Consegna 1: Indica se ciascuna delle affermazioni seguenti concorda con il testo sulla neoplebe, rispondendo sì o no e citando le parole del testo che lo stabiliscono. (a) La neoplebe è una classe sociale. (b) Nei settori neoplebei si producono beni e servizi rivolti alla classe creativa e ai ceti agiati. (c) Oggi si sperimentano su larga scala creazioni alternative di lavoro più intelligente e inclusivo.
Consegna 2: Secondo il testo sulla neoplebe, quali antropologi parlano del condividuo?
Consegna 3: Riprendi il testo sulla neoplebe dal punto in cui si interrompe e proseguilo.

Testo fornito:
• • •
Questi ultimi, a differenza della classe operaia e impiegatizia tradizionali, sono privi di rappresentanza e di tutela. Nei settori neoplebei si lavora in condizioni di sotto-salario e di super-sfruttamento per produrre beni e servizi rivolti alla classe creativa e ai ceti agiati.

Vi è quindi un nesso di forte e paradossale complementarità tra neoplebe e classi medio-superiori, sin qui trascurato, che va invece colto ed approfondito. I modelli produttivi e di consumo legati alle piattaforme digitali presentano aspetti di estrema degradazione del lavoro, e insieme di utilizzo di beni collettivi (ambiente degradato, mobilità privata) per nulla sostenibili. Eppure, non si stanno sperimentando creazioni alternative di lavoro più intelligente e inclusivo, se non in casi isolati. Una ricostruzione culturale di questi nessi per superare l’individualismo in vista di un condividuo (ne parlano gli antropologi Arjun Appadurai e Francesco Remotti) ci permetterebbe di ideare forme alternative di disegno industriale e sociale: lavori socialmente utili in forma cooperativa, job sharing che permetta un arricchimento delle mansioni, forme di alternanza formazione-lavoro sono tutte possibilità per ora non adeguatamente sviluppate.

Misurare la neoplebe significa quindi, non in senso quantitativo bensì qualitativo. Misurare la distanza e insieme la compresenza, entro le stesse catene del valore, del lavoro creativo di concezione-ideazione e del lavoro neoplebeo di produzione-servizio.

Una definizione

Partiamo da una definizione di neoplebe. Non è una classe sociale, bensì una composita galassia. Essa comprende i vecchi ceti medi, la new and old petty bourgeoisie, la nuova classe operaia legata ai processi di digitalizzazione e automazione, l’ormai ridotto segmento degli imprenditori della piccola impresa tradizionale, i mestieri più tradizionali di artigianato e commercio, il ceto impiegatizio a modesta qualificazione e le ‘burocrazie di strada’ che gestiscono servizi di prossimità, il proletariato dei servizi e, infine, i salariati agricoli e le mansioni non qualificate nel manifatturiero. Si tratta di un composito insieme di lavori dipendenti e indipendenti, manuali e non manuali, protetti e non protetti (soprattutto in relazione alla sfera del pubblico e a quella del privato), di occupazioni (tradizionalmente maschili o femminili) investite, nel corso del tempo, da incertezza, insicurezza, impatti della digitalizzazione, effetti delle migrazioni, declino del prestigio sociale e dell’identità di classe o ceto.
• • •
Dati di testo estratti dalle pagine
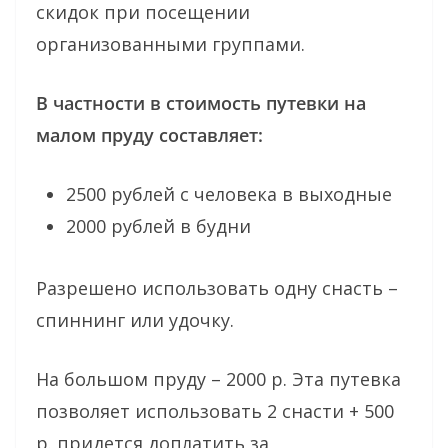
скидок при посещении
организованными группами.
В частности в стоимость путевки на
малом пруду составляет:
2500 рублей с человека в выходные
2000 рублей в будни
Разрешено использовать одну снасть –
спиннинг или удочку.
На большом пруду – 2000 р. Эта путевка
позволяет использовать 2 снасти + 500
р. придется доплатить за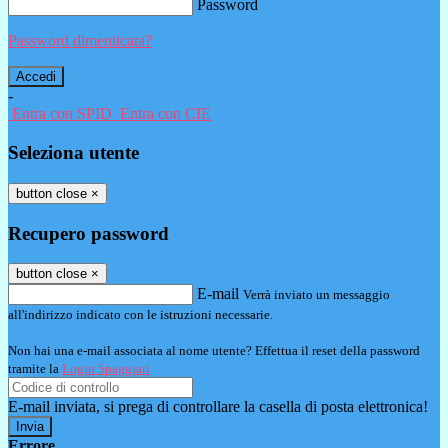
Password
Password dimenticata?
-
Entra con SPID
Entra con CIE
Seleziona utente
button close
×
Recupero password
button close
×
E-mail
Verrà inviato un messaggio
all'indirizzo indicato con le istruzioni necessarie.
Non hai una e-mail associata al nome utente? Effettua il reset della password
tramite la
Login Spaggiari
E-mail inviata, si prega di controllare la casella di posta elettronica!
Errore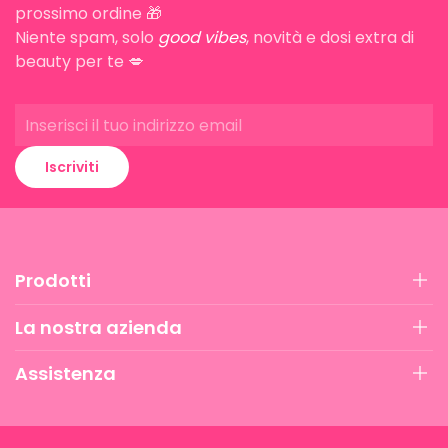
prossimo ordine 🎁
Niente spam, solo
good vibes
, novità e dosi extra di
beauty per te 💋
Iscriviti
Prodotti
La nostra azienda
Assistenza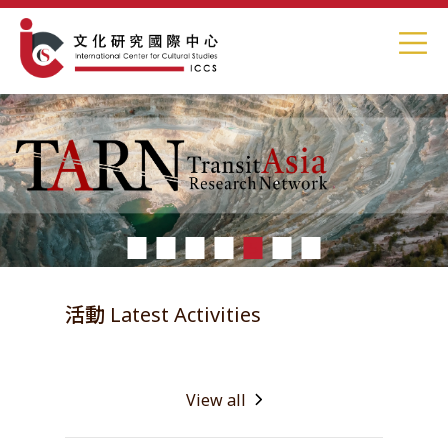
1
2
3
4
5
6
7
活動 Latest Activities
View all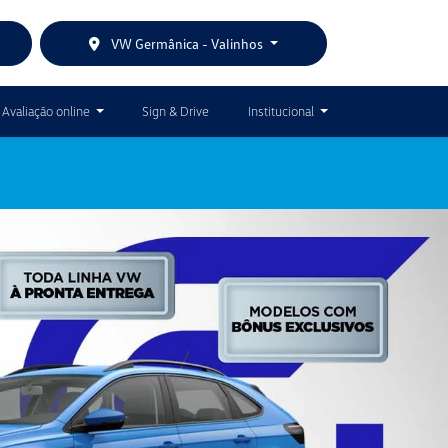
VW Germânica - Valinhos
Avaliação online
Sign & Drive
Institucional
• • •
Risposta 1:
(a) No: "Non è una classe sociale, bensì una composita galassia."
(b) Sì: "Nei settori neoplebei si lavora in condizioni di sotto-salario e di super-sfruttamento per produrre beni e servizi rivolti alla classe creativa e ai ceti agiati."
(c) No: "Eppure, non si stanno sperimentando creazioni alternative di lavoro più intelligente e inclusivo, se non in casi isolati."

Risposta 2: Ne parlano gli antropologi Arjun Appadurai e Francesco Remotti.

Risposta 3:
All’interno di questa galassia molto eterogenea, si rintracciano gradi diversi di esposizione. I più esposti sono gli occupati nei mestieri e produzioni tradizionali, laddove le loro credenziali educative, esperienze, capitale relazionale e propensione al rischio non li mettono nelle condizioni di connettersi alle nuove domande di consumo (come invece avviene per cosiddetti ‘nuovi contadini’ o i produttori di beni singolari e/o di lusso). Lo sono le mansioni specifiche del ceto impiegatizio ormai rese obsolete dalla digitalizzazione. Così come in crescita è il proletariato dei servizi sul crinale tra lavoro regolare e irregolare, stabilità e precarietà, sussistenza e povertà, classe e underclass. In definitiva, sono i servant degli strati del potere economico-burocratico o dei creativi, e persino degli strati a medio-basso reddito in forma di supporto domestico e di cura degli anziani. 

Di questa galassia è parte, infine, il lavoro operaio. Sono i conduttori e operatori di impianti e macchine, da quelli più tradizionali e in crisi (costruzioni, agricoltura) a quelli investiti dall’innovazione tecnologica: digitalizzazione, automazione, robotizzazione. Un segmento che appare problematico, con modeste capacità di adattamento ai processi socioeconomici contemporanei e tuttavia -in particolare nel segmento operaio dell’innovazione tecnologica- non privo della possibilità di stabilire una relazione non subalterna con la classe creativa, nel contesto delle trasformazioni della knowledge economy. Quest’ultima possibilità è quella più auspicabile, ma non la più facile a realizzarsi.

La complessità

La complessità della neoplebe emerge anche chiaramente nei confronti internazionali, ed europei in particolare. La neoplebe in Europa mostra un panorama differenziato per grandi aree del continente. Nei Paesi scandinavi, in Germania, in Francia nei primi due decenni del 2000 la neoplebe non supera il 40% della popolazione lavoratrice, mentre raggiunge il 60% degli occupati nei paesi del Sud europeo, Spagna Italia Grecia Portogallo (legati ai servizi poveri nel consumo) e perfino il 70% nei paesi dell’Est Europa, Romania Bulgaria Slovacchia (in cui invece cresce il lavoro operaio a basso salario frutto delle delocalizzazioni manifatturiere dai paesi più ricchi). Una doppia velocità. Ben visibile dalla mappa della ricchezza procapite (PIL annuo per capita): Norvegia 95.000 USD, Svezia 59.000, Finlandia 55.000, Germania 54.000, Inghilterra 51.000, Francia 47.000, Italia 40.000, Spagna 34.000, Grecia 24.000, Romania 20.000, Bulgaria 17.000.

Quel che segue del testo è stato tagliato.